One of the writers of that article, Antonio Spadaro, a prominent Jesuit who edits the magazine, Civiltà Cattolica, sat with Pope Francis in the front section of the plane on Wednesday.

Almost immediately after the pope finished his meet-and-greet, asked for prayers for victims of hurricane Dorian and returned to his seat, the Vatican spokesman appeared in an apparent effort to clean up his remarks.

Cardinal Raymond Burke, an American who has been repeatedly demoted by Francis, has been the de facto leader of the dissent against the pontiff.
CreditAlessandro Bianchi/Reuters

“In an informal context the pope wanted to say that he always considers criticism an honor,” said Matteo Bruni, the Vatican spokesman. “Particularly when it comes from authoritative thinkers, in this case from an important nation.”
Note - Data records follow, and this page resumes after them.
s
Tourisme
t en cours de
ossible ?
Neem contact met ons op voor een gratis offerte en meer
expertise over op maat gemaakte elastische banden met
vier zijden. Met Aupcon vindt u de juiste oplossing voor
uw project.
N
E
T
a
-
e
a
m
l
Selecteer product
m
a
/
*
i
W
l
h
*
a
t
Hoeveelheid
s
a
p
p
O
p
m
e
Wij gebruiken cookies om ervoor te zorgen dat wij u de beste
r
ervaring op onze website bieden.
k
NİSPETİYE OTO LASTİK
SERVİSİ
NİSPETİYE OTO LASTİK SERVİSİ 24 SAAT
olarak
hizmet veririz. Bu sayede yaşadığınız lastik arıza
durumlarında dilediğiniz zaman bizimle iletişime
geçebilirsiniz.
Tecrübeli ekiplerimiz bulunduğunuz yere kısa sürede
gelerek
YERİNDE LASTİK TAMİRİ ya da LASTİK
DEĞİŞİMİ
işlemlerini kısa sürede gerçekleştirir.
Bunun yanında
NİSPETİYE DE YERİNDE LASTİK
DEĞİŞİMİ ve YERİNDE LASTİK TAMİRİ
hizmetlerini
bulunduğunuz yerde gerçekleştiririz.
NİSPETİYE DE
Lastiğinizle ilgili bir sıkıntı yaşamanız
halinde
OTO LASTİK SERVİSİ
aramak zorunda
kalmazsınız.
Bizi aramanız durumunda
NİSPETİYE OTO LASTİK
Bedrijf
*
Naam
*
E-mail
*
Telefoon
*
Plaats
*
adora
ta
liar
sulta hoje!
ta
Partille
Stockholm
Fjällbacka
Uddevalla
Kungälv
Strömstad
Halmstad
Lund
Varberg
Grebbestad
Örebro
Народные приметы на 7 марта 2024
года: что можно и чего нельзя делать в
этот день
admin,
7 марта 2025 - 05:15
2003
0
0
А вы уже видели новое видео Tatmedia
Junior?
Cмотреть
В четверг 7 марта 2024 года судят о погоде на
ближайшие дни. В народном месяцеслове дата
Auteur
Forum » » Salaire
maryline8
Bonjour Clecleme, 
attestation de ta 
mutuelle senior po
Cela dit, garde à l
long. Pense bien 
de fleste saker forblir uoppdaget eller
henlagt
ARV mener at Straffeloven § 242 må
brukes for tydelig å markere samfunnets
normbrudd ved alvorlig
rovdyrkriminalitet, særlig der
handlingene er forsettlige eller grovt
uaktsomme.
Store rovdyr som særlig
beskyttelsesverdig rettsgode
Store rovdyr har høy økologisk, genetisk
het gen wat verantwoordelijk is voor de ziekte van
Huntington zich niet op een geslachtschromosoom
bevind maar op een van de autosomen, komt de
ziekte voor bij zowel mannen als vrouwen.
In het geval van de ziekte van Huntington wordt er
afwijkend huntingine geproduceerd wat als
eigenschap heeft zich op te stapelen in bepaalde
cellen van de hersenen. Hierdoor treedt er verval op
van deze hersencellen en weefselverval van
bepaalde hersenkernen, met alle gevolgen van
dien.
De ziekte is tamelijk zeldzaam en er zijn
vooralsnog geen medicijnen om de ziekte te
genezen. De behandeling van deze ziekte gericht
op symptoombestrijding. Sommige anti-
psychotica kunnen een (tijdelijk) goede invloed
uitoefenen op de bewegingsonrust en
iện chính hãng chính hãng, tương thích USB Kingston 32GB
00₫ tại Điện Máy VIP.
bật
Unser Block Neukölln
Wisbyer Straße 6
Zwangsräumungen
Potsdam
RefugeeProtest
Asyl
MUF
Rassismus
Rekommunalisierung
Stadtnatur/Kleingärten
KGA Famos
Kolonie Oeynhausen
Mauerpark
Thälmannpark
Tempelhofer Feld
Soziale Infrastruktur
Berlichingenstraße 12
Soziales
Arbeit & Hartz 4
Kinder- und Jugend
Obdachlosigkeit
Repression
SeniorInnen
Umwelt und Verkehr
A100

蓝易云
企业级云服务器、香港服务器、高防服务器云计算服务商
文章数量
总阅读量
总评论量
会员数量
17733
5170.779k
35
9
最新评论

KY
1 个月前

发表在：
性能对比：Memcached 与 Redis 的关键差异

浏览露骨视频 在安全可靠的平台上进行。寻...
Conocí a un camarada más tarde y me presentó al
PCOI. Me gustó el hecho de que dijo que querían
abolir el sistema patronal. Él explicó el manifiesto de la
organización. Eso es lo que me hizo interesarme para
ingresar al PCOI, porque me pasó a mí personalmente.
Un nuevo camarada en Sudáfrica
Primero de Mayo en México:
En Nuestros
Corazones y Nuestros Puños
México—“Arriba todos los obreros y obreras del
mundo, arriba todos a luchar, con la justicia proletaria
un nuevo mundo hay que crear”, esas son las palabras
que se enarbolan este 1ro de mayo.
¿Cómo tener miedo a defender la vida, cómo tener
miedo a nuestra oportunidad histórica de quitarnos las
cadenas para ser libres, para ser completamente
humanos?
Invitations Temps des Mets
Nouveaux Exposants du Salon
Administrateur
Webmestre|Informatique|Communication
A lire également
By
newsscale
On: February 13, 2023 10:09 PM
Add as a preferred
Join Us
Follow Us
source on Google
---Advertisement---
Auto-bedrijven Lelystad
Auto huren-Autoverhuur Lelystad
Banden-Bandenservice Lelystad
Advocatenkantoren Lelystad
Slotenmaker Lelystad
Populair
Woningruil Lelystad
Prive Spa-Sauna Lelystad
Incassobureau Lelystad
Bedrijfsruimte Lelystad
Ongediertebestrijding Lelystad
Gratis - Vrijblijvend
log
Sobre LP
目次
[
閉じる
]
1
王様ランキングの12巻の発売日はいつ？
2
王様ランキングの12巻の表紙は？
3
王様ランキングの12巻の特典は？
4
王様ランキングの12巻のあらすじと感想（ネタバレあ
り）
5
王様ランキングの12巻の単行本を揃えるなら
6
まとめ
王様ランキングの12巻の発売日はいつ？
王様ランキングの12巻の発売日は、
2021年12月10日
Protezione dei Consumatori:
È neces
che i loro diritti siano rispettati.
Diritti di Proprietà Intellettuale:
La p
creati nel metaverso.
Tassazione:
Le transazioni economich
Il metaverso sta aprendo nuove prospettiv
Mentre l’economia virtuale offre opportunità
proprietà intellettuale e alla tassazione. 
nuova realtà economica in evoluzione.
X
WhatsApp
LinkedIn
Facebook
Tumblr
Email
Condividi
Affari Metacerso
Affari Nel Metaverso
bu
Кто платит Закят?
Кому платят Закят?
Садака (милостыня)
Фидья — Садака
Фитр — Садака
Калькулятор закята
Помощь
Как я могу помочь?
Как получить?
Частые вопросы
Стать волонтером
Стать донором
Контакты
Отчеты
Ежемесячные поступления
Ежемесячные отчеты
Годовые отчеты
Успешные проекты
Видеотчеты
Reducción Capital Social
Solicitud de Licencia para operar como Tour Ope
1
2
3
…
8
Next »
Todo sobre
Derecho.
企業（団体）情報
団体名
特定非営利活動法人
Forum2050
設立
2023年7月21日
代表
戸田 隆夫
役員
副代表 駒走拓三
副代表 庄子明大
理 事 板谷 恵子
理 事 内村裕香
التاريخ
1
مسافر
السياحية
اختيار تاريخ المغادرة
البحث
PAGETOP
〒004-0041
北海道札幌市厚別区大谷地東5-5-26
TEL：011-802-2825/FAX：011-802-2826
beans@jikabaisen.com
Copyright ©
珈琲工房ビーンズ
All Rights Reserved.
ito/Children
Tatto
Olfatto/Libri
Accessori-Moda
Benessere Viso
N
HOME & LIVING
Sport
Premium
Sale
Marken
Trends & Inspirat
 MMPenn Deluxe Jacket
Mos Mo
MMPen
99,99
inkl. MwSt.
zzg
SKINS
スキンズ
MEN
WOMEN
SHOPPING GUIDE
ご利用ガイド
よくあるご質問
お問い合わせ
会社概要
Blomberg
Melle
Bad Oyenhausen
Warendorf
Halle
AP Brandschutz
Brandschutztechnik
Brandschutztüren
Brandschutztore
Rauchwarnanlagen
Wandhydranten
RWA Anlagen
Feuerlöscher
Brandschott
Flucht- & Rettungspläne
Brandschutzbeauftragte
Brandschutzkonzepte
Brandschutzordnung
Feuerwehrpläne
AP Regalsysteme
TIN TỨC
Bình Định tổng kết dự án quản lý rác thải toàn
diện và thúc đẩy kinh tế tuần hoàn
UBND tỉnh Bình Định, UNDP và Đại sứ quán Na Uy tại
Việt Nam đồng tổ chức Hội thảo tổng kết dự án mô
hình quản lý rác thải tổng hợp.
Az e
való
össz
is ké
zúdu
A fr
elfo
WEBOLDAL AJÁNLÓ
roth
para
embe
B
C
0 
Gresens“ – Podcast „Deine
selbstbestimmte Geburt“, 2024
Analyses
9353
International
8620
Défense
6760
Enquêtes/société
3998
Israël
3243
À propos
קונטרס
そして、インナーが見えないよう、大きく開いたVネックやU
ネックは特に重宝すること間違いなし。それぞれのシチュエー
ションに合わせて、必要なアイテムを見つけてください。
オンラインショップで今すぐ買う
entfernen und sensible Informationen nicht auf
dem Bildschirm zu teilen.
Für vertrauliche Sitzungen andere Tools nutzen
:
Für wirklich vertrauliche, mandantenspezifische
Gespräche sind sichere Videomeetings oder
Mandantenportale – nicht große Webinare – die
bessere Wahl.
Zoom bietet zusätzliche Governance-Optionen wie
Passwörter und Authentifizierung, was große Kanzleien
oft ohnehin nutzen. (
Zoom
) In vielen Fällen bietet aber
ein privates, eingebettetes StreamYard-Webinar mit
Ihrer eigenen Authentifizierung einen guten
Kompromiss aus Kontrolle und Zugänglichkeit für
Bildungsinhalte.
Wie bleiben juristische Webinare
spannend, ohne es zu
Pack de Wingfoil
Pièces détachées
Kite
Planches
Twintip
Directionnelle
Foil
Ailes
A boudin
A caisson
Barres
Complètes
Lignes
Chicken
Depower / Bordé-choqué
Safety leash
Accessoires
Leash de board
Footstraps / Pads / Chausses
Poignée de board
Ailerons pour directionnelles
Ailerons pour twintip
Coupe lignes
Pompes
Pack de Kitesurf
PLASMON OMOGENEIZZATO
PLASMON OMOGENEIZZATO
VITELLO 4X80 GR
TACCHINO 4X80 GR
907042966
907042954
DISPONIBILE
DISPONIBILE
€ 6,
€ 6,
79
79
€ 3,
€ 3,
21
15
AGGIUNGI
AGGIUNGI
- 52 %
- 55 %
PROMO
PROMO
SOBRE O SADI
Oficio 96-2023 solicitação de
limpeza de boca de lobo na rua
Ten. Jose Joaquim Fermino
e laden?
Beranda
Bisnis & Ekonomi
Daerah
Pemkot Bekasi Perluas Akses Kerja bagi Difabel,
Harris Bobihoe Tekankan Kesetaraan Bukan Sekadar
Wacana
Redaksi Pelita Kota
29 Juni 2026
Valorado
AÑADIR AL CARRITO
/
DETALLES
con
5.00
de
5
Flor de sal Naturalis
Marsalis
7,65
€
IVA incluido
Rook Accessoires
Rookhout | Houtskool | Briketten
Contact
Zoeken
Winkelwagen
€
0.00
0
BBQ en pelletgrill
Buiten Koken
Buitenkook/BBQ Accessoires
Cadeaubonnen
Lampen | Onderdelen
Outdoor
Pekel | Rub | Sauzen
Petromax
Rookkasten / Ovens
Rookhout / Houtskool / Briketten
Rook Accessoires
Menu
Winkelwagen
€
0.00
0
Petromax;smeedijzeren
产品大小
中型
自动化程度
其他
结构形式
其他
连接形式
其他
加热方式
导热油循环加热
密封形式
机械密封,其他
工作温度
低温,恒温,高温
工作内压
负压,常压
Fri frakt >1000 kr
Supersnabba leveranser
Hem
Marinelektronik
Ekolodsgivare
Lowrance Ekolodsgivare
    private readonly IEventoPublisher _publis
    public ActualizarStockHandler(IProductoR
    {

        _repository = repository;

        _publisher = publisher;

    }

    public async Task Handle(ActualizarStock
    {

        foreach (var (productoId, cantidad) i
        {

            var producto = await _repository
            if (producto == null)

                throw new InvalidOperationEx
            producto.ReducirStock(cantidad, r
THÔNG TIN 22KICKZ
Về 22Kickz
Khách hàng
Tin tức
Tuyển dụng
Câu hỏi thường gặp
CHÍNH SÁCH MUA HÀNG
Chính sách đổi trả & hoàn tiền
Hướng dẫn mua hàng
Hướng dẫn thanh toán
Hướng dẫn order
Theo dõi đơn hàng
The pope’s casual conversation with reporters on the plane soon after taking off from Rome on papal trips is a tradition, and usually features the pope receiving gifts and requests for blessings from reporters in the Catholic media, and engaging in harmless and often awkward chitchat.

When I told the pope on Wednesday that I nearly missed the flight because, like him a few days earlier, I had been stuck in an elevator, he chuckled and made an Italian hand gesture to show how scary it was.

But other conversations yielded more pointed remarks.

In another conversation overheard on the plane, Francis spoke with a German reporter, Andreas Englisch, about the pope’s decision to elevate to the rank of cardinal Raymond Burke, a longtime proponent of interreligious dialogue with Muslims.

Francis called the elevation of Bishop Fitzgerald, who had been sidelined under Pope Benedict XVI, “an act of justice.”

Mr. Englisch said that he also told Francis that not all Germans believed the bad things said about him by the German cardinal Gerhard Ludwig Müller, the church’s former chief theologian, who was fired by Francis.

When the pope asked Mr. Englisch what Cardinal Müller had been saying about him, Mr. Englisch told him the cardinal had been saying he would try and save Francis’ papacy from bad theology.

Francis replied that Cardinal Müller “has good intentions and he is a good man, but he is like a child,” Mr. Englisch said.